Regardless of what you sell and before you package it up, wrap it in plastic. This could mean simply dropping your jewelry box into a ziplock bag or wrapping a ceramic ashtray with saran wrap a few times. In the case your package runs into water during it’s shipping journey, you can be sure the item won’t get damaged and your profits will remain intact.

18. Don’t skimp on package information

Recently I heard the post office had been cracking down on nicknames and short forms for packages being sent out. For example, if you ship your item out and are tired of writing out your return address over and over again, you might try J. Smith instead of Justine Smith. But turns out the post office may decide on a whim that J. Smith should have written their full name out and send that package back, causing massive delays for your customers.

So when you’re writing out the addresses, be sure to have the full names and proper information included every time. I bet that shipping stamp is looking pretty good right about now!

19. A shipping scale is a must have

If you’ve been weighing yourself on the bathroom scale to get an idea of what your package weighs or worse yet, going into the post office and getting the items weighed there, save yourself the time and hassle (if your bathroom scale is off, the post office could send your prepaid item back!) by investing in a shipping scale with a decent maximum weight to meet the needs of your products.

20. Ensure package sizes meet shipping standards

Make sure you know the shipping standards set out by your local postal service (or through Paypal) so you can be sure the pricing you quote your customers will be in line with what you’re going to get charged. For instance, if you quote $2 for the light shipping option and your post office allows packages 8×6 inches in length for that option, be sure to buy envelopes that are the right size or smaller otherwise even with the online shipping tools, you could get the package returned to you or a bill with the added cost you now owe the post office. If you can’t find packaging in the right sizes, tweak them yourself using scissors and tape.

21. Watch the postal workers carefully

You don’t have to be deputy inspector but anytime you drop packages off, just make sure the workers are putting them in the right shipping bins when they have received them so your packages don’t have to get rerouted part way through their journey. You also want to keep an eye out for post offices that are really busy with a disorganized staff so your items don’t end up going into one of many piles that likely won’t get sorted for a long while.

22. State more in your policies

Most eCommerce sellers have very thorough shipping policies set out in their shop but just as a reminder, include a few extra details like your location (especially if you are not in the U.S.), the average shipping time frames your post office outlines, the number of days custom orders take you to create BEFORE shipping and how many days/hours/minutes it takes you to get the post office after a paid order has been received.

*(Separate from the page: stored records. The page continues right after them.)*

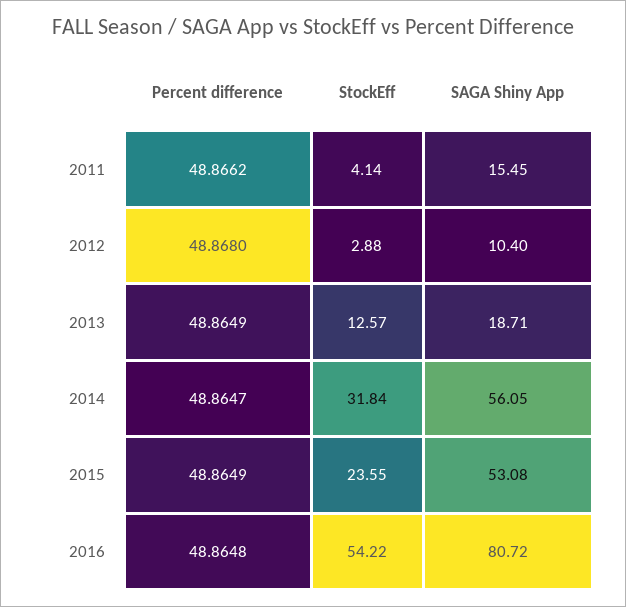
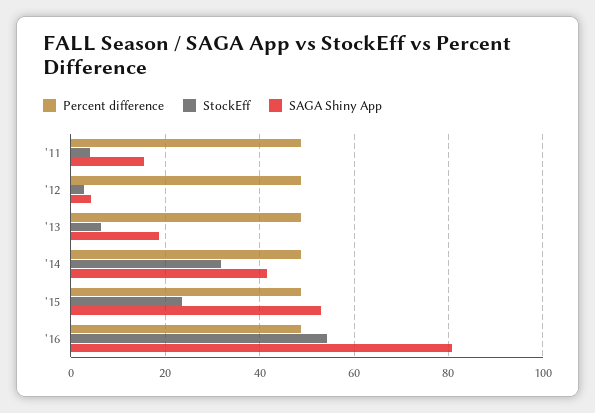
SAGA Shiny App, 2012: 10.4 -> 4
StockEff, 2013: 12.57 -> 6
SAGA Shiny App, 2014: 56.05 -> 42

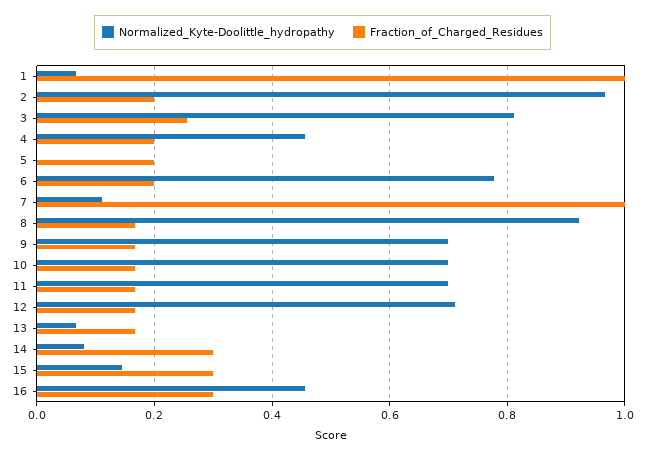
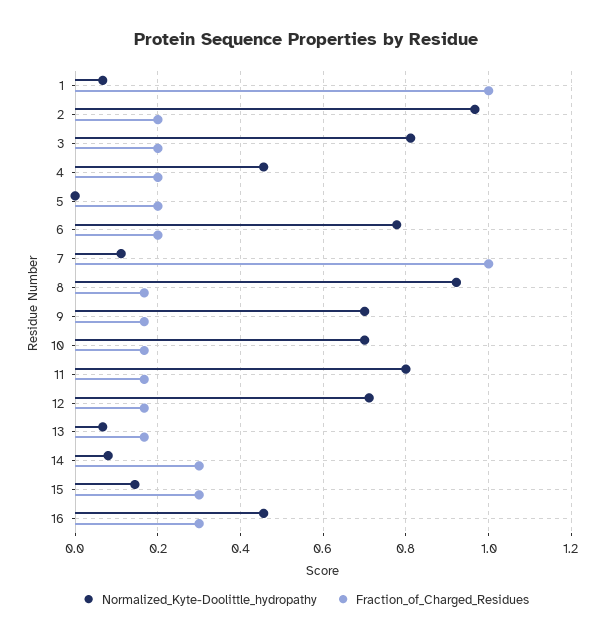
Fraction_of_Charged_Residues, 3: 0.26 -> 0.2
Normalized_Kyte-Doolittle_hydropathy, 11: 0.7 -> 0.8

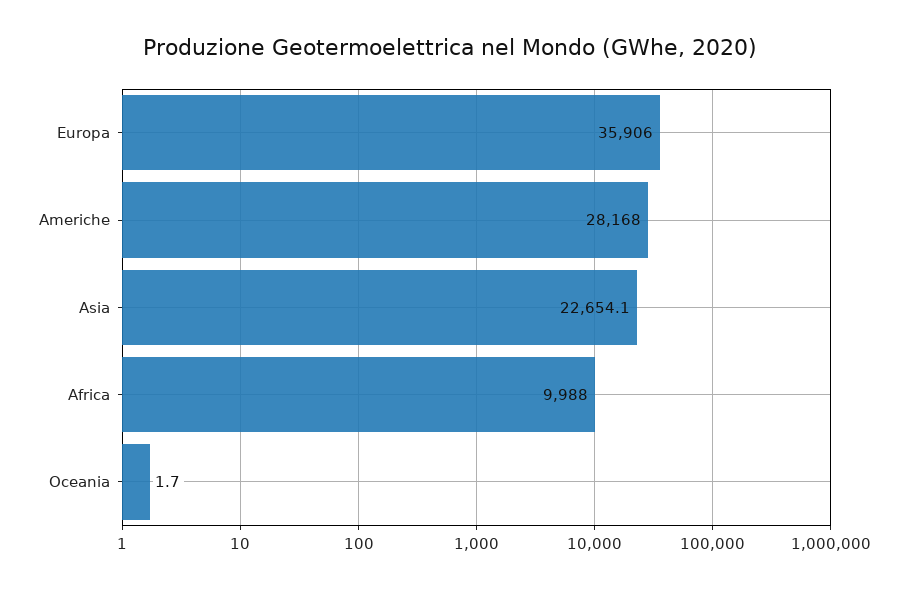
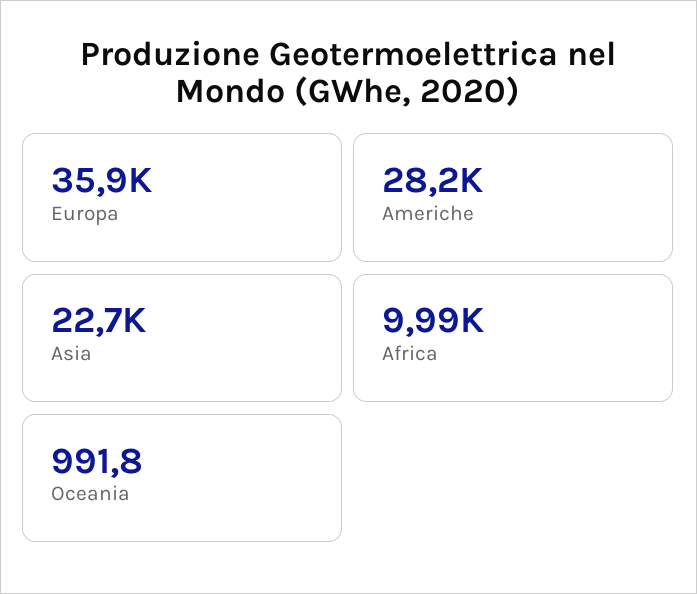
Oceania: 1.7 -> 991.8

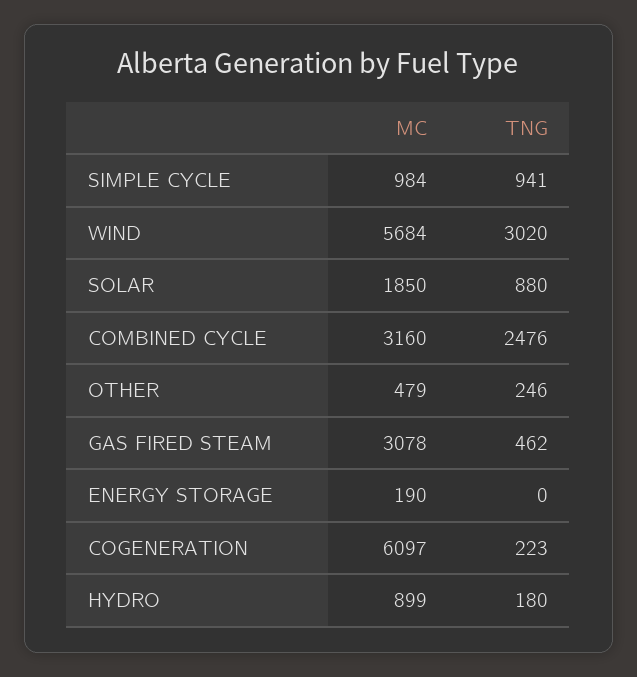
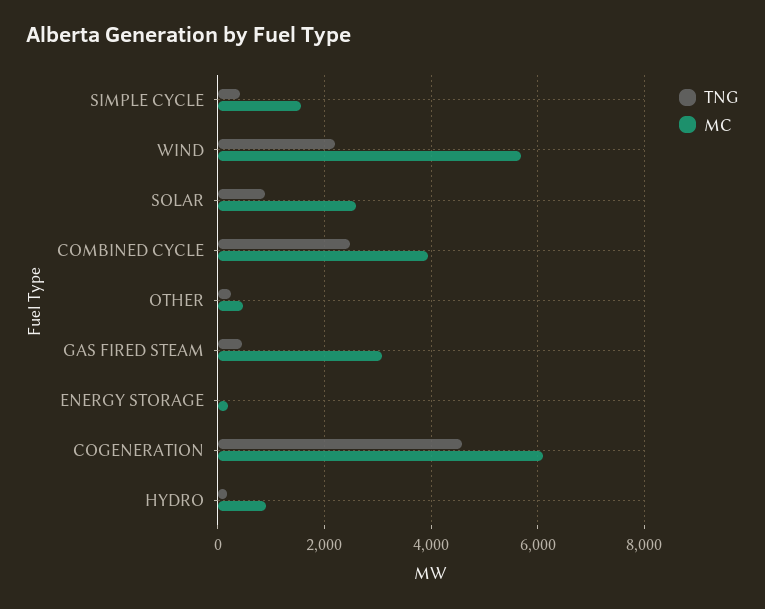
MC, SIMPLE CYCLE: 984 -> 1600
TNG, SIMPLE CYCLE: 941 -> 400
TNG, WIND: 3020 -> 2200
MC, SOLAR: 1850 -> 2600
MC, COMBINED CYCLE: 3160 -> 4000
TNG, COGENERATION: 223 -> 4600

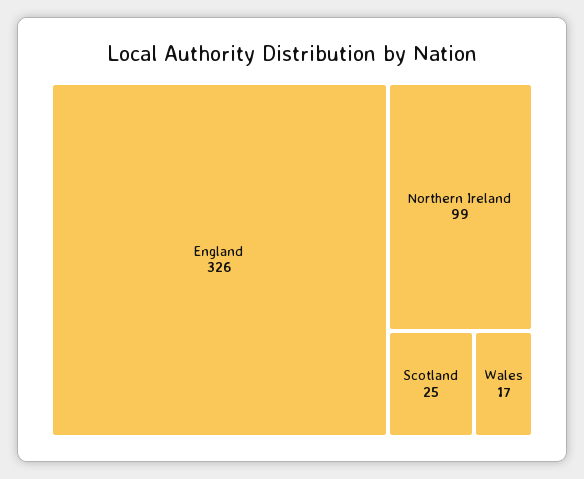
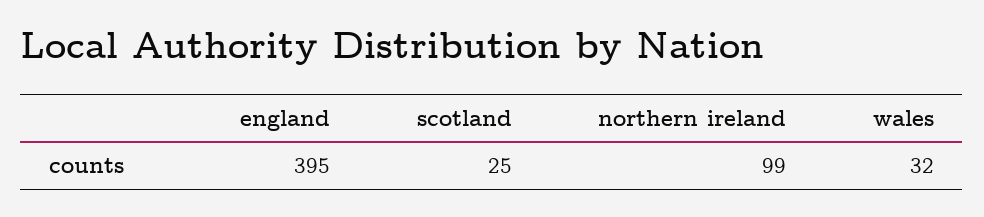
England: 326 -> 395
Wales: 17 -> 32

That way the next time your customer sends a message demanding to know why her package has still not arrived after 3 business days, you can quickly point out your shipping policies and have her simmer down a little.

23. Be vocal with the post office

Don’t be shy about calling up the post office when a major mistake has been made to get a refund for the mishap and an apology for the trouble. Many outlets also offer a business membership which means you can jump the line ups and get priority customer service to deal with all the needs your business has.

24. Refund major shipping overcharges

If you quote a customer at a specific amount and by some stroke of luck end up paying just half that, be kind and refund the extra bit to the customer. While you still want to keep a little amount for your handling and packaging costs, giving them back the extra dough will ensure they remember your honesty and want to shop with you again.

25. Include free shipping incentives for repeat business

Offering free shipping is a very good way to gain sales, especially when you’re just starting out, so think about it if you think it’s a viable option. You could factor in some of all of the cost into the product prices so you don’t lose any profit and you can also channel your inner Amazon by stating that free shipping is for orders over a specific price amount.